En raison des contraintes budgétaires des États européens, les acteurs publics et associatifs sont peu susceptibles d’obtenir le niveau suffisant de ressources pour engager ces investissements alors même que ces acteurs gèrent aujourd’hui la majorité des établissements (entre 60% et 90% des lits existants).
Les tendances de marché actuelles offrent donc de nombreuses opportunités aux opérateurs privés, disposant, eux, des plateformes opérationnelles et des capacités financières pour répondre à ces besoins. En tout cas, c’est un boulevard qui s’ouvre… à condition que les États prennent la mesure de leurs responsabilités budgétaires face à cet enjeu sociétal. En contrepartie, il sera normal d’attendre des opérateurs privés de maintenir une haute qualité de service et d’accompagnement des résidents.
Ces différents éléments entraînent-ils une consolidation du marché ?
Oui, absolument. Afin d’atteindre une taille critique et ainsi optimiser tant leur plateforme opérationnelle que l’accès au financement en capital et en dette de ces investissements, certains opérateurs privés ont naturellement mené des stratégies de consolidation des marchés domestiques. Les marchés domestiques européens restent néanmoins encore très fragmentés et les principaux opérateurs ont une part de marché assez limitée. Par exemple, les 3 premiers acteurs en Allemagne, en Angleterre, en Espagne et en Belgique ne représentent que 5% à 30% de leur marché privé national respectif. L’exception qui confirme la règle étant la France puisque les 3 premiers acteurs représentent plus de 50% de l’offre privée totale.
Les grands opérateurs se sont également engagés dans des stratégies d’internationalisation. Korian, Orpea, Colisée, DomusVi et Maisons de Famille, pour ne citer qu’eux, ont tous suivi des stratégies d’internationalisation, avec un double objectif de relais de croissance au-delà du marché français et de diversification des risques règlementaires et tarifaires. Les dernières années ont été marquées par une vague d’opérations transfrontalières, en complément d’opérations nationales structurantes. Par exemple récemment, l’acquisition de Dorea, 10ème groupe de maisons de retraite en Allemagne, par Groupe Maisons de Famille, l’acquisition du groupe espagnol Gerovida par DomusVi sans parler du rapprochement entre Colisée et Armonea qui vient bousculer le classement européen.

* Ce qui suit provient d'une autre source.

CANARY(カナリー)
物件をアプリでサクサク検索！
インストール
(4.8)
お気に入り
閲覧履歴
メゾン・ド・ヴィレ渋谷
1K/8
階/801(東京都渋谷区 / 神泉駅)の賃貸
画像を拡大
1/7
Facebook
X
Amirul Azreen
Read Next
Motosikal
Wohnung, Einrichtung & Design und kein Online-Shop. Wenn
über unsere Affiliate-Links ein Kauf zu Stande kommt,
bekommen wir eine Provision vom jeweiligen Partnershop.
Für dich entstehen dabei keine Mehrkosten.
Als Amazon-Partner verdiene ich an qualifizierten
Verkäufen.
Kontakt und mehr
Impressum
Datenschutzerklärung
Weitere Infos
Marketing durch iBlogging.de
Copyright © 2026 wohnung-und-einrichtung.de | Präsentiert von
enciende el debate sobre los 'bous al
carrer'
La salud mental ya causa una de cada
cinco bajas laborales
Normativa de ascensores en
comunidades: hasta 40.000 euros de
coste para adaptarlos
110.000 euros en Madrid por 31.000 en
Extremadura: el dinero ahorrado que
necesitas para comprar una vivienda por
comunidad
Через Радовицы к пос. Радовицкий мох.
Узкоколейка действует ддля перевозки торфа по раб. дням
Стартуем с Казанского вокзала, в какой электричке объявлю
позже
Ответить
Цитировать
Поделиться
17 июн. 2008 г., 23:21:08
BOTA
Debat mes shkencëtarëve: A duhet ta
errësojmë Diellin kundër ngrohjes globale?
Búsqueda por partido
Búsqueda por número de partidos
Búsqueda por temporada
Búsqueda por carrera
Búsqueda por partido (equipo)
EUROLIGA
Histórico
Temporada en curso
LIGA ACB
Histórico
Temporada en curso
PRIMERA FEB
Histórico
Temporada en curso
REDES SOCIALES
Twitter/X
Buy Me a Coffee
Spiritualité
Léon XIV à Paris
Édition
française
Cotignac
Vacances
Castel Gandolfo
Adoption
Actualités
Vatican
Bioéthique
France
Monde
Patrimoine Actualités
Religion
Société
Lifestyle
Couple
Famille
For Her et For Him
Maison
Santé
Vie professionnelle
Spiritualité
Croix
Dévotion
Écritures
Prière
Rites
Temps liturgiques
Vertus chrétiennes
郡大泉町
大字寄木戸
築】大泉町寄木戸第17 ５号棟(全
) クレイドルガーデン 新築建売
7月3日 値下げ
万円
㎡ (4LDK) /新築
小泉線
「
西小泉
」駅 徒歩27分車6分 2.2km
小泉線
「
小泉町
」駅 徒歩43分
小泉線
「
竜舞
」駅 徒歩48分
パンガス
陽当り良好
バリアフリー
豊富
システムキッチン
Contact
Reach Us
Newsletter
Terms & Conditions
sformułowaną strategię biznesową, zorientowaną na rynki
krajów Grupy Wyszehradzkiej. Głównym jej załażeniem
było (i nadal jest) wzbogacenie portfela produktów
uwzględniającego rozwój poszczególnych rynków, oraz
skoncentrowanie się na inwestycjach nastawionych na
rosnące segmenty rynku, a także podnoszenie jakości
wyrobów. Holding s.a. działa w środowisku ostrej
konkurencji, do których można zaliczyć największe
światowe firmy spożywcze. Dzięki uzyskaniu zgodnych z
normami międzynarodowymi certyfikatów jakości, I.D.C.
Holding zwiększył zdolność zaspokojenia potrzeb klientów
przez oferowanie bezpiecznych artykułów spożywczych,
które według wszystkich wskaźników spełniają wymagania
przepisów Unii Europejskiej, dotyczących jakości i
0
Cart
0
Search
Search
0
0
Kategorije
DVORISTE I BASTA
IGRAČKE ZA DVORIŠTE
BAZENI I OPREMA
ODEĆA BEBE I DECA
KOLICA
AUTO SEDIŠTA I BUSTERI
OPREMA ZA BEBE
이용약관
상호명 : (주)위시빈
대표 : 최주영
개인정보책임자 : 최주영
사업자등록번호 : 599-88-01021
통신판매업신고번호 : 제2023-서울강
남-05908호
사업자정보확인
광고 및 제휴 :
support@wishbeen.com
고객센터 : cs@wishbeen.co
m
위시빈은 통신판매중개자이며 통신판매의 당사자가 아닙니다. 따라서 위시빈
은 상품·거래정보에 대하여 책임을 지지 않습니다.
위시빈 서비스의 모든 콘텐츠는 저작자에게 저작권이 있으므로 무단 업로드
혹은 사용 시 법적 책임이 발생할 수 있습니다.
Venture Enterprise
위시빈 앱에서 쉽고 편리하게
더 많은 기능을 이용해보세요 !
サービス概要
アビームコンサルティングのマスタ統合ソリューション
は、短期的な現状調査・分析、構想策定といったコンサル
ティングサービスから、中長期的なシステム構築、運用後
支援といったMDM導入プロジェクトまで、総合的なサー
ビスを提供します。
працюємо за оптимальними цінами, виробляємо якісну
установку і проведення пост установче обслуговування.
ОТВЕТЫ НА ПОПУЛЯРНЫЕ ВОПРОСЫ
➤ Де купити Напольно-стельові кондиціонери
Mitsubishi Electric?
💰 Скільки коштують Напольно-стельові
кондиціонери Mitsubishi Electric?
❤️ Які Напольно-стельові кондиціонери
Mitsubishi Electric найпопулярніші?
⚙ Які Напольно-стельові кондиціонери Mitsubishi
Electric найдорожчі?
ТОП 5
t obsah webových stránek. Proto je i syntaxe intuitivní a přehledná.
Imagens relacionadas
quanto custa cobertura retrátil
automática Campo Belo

Au-delà des pays européens, certains opérateurs se développent également dans d’autres zones géographiques caractérisées par une offre insuffisante, un fort pouvoir d’achat et/ou un potentiel long terme, notamment en Amérique du Sud et plus anecdotiquement en Chine.
Vous disiez que le marché français est plus consolidé que d’autres marchés européens. Quelles opportunités de croissance se présentent-elles aux principaux acteurs français ?
Effectivement, la France réunit une grande partie des principaux acteurs européens du marché et c’est une grande fierté de le constater ! Plusieurs opérations de rapprochement ont eu lieu ces dernières années mais les opportunités de croissance externe existent toujours, même s’il reste peu de groupes français indépendants de taille significative. 2019 devrait être encore un bon cru avec des opérations Midcap mais aussi potentiellement des consolidations de taille très significative dans les tuyaux.
Par ailleurs, il apparaît clairement un développement/consolidation dans les marchés connexes comme les services d’aide à domicile (e.g. lancement de la marque Onela et du maintien à domicile par Colisée, acquisition récente de Petit-fils par Korian pour renforcer son offre de services à domicile), les résidences services seniors (e.g. Korian, Templitudes de DomusVi, etc.) et d’autres services complémentaires (e.g. reprise d’Ages & Vie, spécialiste de colocation pour seniors, par Korian). Ce développement sur ces segments de marché a pour objectif de proposer une offre de soins plus large, de capter une clientèle en amont afin de l’accompagner dans ses différents besoins de soins et d’accroître leur croissance organique.
Je suis persuadé que certains opérateurs vont aussi regarder attentivement les opportunités dans les soins primaires dans une logique de « parcours de santé ».